In reality, individuals may use various combinations of activity patterns to adjust to a life with persistent pain. In this study, we did not evaluate the relationships of empirically confirmed clusters of activity patterns with functioning, which limits the external validity of our result (65). Moreover, the correlative nature of the results does not allow any causal statements to be made. Here, more longitudinal and experimental studies are needed to strengthen our understanding of causal mechanisms. Regarding methodological shortcomings of our study, we fell short of the planned sample size for the test-retest reliability analysis, so that our sample may be slightly underpowered to detect ICCs of 0.6 to 0.8. Additionally, the hierarchical multiple linear regression analyses are to be interpreted with caution, as we did not simultaneously analyze residual plots to avoid biases (67).
Conclusions
5
In general, the psychometric properties of the APS-GE appear to be acceptable making it a promising instrument for diagnostics and the monitoring of therapeutic progress. Our data contribute to the existing literature by replicating the maladaptivity of avoidance behavior, excessive persistence and pain-contingent pain management behaviors.
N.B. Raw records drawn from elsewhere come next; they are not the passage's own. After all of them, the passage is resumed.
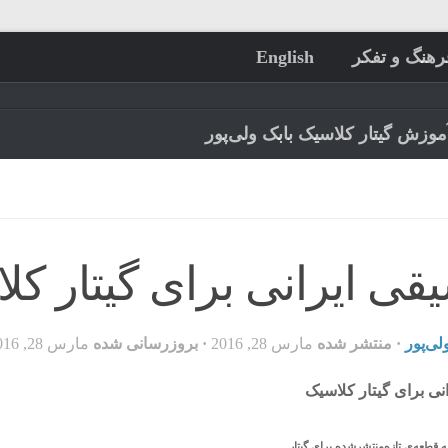
رهنگ و تفکر
English
موزش گیتار کلاسیک بابک ولی‌پور
قی ایرانی برای گیتار کل
لی‌پور
· منتشر شده
مارس 28, 2016
· بروزرسانی شده
مارس 28, 2016
نی برای گیتار کلاسیک
قطعه‌ی تازه‌منتشر‌شده برای گیتار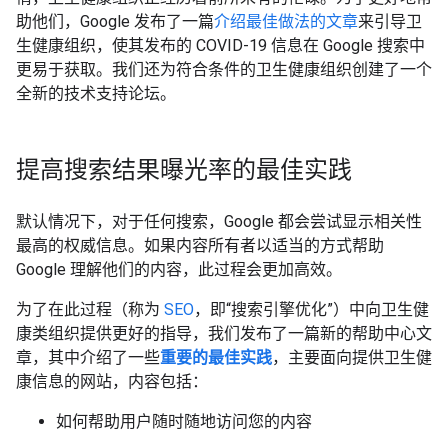
助他们，Google 发布了一篇
介绍最佳做法的文章
来引导卫
生健康组织，使其发布的 COVID-19 信息在 Google 搜索中
更易于获取。我们还为符合条件的卫生健康组织创建了一个
全新的技术支持论坛。
提高搜索结果曝光率的最佳实践
默认情况下，对于任何搜索，Google 都会尝试显示相关性
最高的权威信息。如果内容所有者以适当的方式帮助
Google 理解他们的内容，此过程会更加高效。
为了在此过程（称为
SEO
，即“搜索引擎优化”）中向卫生健
康类组织提供更好的指导，我们发布了一篇新的帮助中心文
章，其中介绍了一些
重要的最佳实践
，主要面向提供卫生健
康信息的网站，内容包括：
如何帮助用户随时随地访问您的内容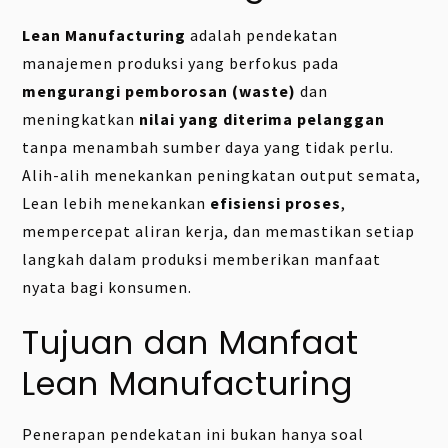
Lean Manufacturing
adalah pendekatan
manajemen produksi yang berfokus pada
mengurangi pemborosan (waste)
dan
meningkatkan
nilai yang diterima pelanggan
tanpa menambah sumber daya yang tidak perlu.
Alih-alih menekankan peningkatan output semata,
Lean lebih menekankan
efisiensi proses
,
mempercepat aliran kerja, dan memastikan setiap
langkah dalam produksi memberikan manfaat
nyata bagi konsumen.
Tujuan dan Manfaat
Lean Manufacturing
Penerapan pendekatan ini bukan hanya soal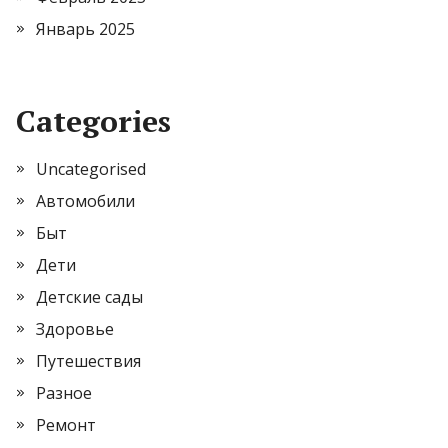
Январь 2025
Categories
Uncategorised
Автомобили
Быт
Дети
Детские сады
Здоровье
Путешествия
Разное
Ремонт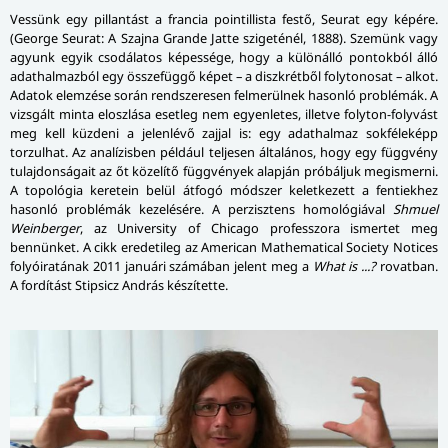
Vessünk egy pillantást a francia pointillista festő, Seurat egy képére.
(George Seurat: A Szajna Grande Jatte szigeténél, 1888). Szemünk vagy
agyunk egyik csodálatos képessége, hogy a különálló pontokból álló
adathalmazból egy összefüggő képet – a diszkrétből folytonosat – alkot.
Adatok elemzése során rendszeresen felmerülnek hasonló problémák. A
vizsgált minta eloszlása esetleg nem egyenletes, illetve folyton-folyvást
meg kell küzdeni a jelenlévő zajjal is: egy adathalmaz sokféleképp
torzulhat. Az analízisben például teljesen általános, hogy egy függvény
tulajdonságait az őt közelítő függvények alapján próbáljuk megismerni.
A topológia keretein belül átfogó módszer keletkezett a fentiekhez
hasonló problémák kezelésére. A perzisztens homológiával
Shmuel
Weinberger
, az University of Chicago professzora ismertet meg
bennünket. A cikk eredetileg az American Mathematical Society Notices
folyóiratának 2011 januári számában jelent meg a
What is ...?
rovatban.
A fordítást Stipsicz András készítette.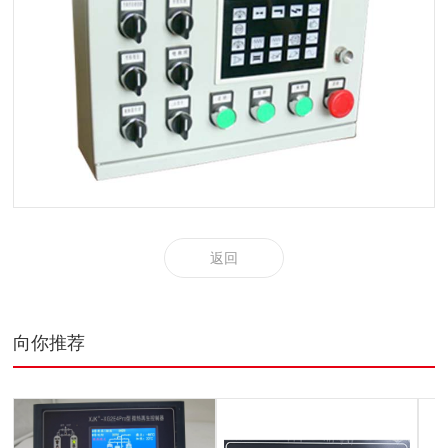
返回
向你推荐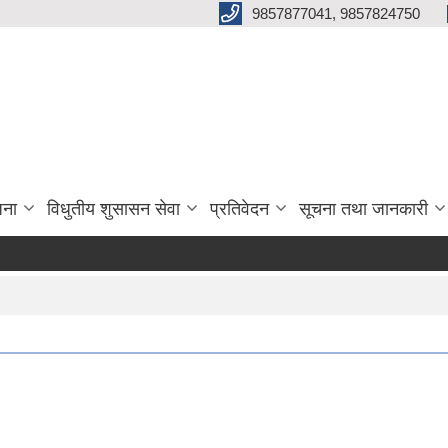
9857877041, 9857824750
जना
विधुतीय शुसासन सेवा
प्रतिवेदन
सूचना तथा जानकारी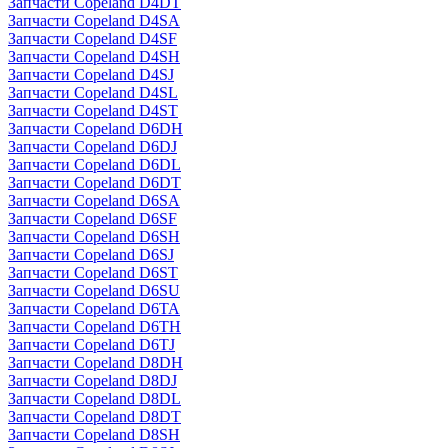
Запчасти Copeland D4DT
Запчасти Copeland D4SA
Запчасти Copeland D4SF
Запчасти Copeland D4SH
Запчасти Copeland D4SJ
Запчасти Copeland D4SL
Запчасти Copeland D4ST
Запчасти Copeland D6DH
Запчасти Copeland D6DJ
Запчасти Copeland D6DL
Запчасти Copeland D6DT
Запчасти Copeland D6SA
Запчасти Copeland D6SF
Запчасти Copeland D6SH
Запчасти Copeland D6SJ
Запчасти Copeland D6ST
Запчасти Copeland D6SU
Запчасти Copeland D6TA
Запчасти Copeland D6TH
Запчасти Copeland D6TJ
Запчасти Copeland D8DH
Запчасти Copeland D8DJ
Запчасти Copeland D8DL
Запчасти Copeland D8DT
Запчасти Copeland D8SH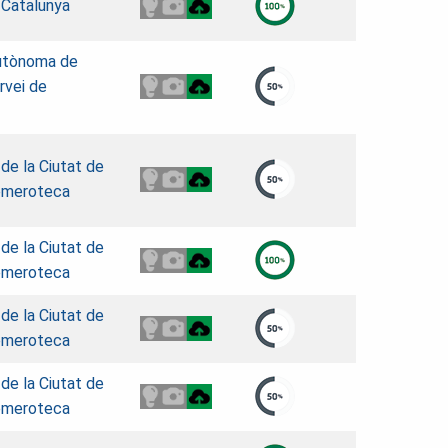
 Catalunya
Autònoma de
rvei de
 de la Ciutat de
emeroteca
 de la Ciutat de
emeroteca
 de la Ciutat de
emeroteca
 de la Ciutat de
emeroteca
In our German sample, task-contingent persistence appeared to be beneficial with respect to functional outcomes, while pacing for the purpose of energy conservation was related to positive psychological outcomes. Besides methodological issues, inconsistencies to previous studies may be due to intercultural differences in different dimensions of achievement motivation which may vary along the individualism-collectivism continuum which may open up a new field of research. The extent to which our findings regarding the test-retest reliability of the different behavioral dimensions generalize to other populations warrants further investigation. Given the conceptual ambiguities discussed above, content validity of some APS-GE subscales needs to be reconsidered. To improve clinical and scientific utility, especially for research conducted from a self-regulation perspective, the linking of activity patterns with approach and avoidance goals should be implemented more consistently across all APS-GE subscales.